Victor Cardoso launched the class action against Canada Dry Mott's Inc. in January 2019 on behalf of “all Canadian resident persons who purchased any Canada Dry Ginger Ale product marketed as ‘Made from Real Ginger,’” claiming the marketing slogan amounted to false advertising. Simultaneous suits were launched in Alberta and Quebec, and similar suits have been launched in the U.S.

Cardoso, in part, felt misled by a marketing campaign that “depicted ginger root being picked out of the ground and bottles of ginger ale being attached to the ginger root,” according to court documents. 

In February, both parties agreed to settle for $218,000, on the conditions that the Alberta class-action suit is dropped and Canada Dry is not required to change its marketing or labelling. 

In a Supreme Court of B.C. decision issued last week, a judge ruled that Cardoso and a representative plaintiff from Alberta will each receive $1,500 honorariums.
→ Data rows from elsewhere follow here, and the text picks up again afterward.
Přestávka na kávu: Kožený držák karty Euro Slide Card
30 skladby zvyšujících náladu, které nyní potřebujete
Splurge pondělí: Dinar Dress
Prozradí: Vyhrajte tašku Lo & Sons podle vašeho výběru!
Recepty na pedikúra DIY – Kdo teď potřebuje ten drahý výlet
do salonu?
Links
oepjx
The rest of the money will go towards legal fees and the B.C. Law Foundation. Cardoso had agreed to his lawyers’ fees of $950 an hour. 

Cardoso had spent 10 years buying Canada Dry Ginger Ale for stomach issues, after his doctor recommended the pop drink. He believed it had “medicinal benefits.” 

During the proceedings, an expert report found that Canada Dry does in fact contain a trace amount of processed ginger root. 

“It certainly seemed that the defendant was trying to use the halo of health benefits associated with real ginger but to the plaintiffs (sic) knowledge the defendant never went so far as to expressly make this claim,” said an affidavit signed by one of the lawyers trying Cardoso’s lawsuit. 

As part of its settlement agreements stemming from U.S. lawsuits, Canada Dry has agreed to no longer claim to be “made from real ginger.”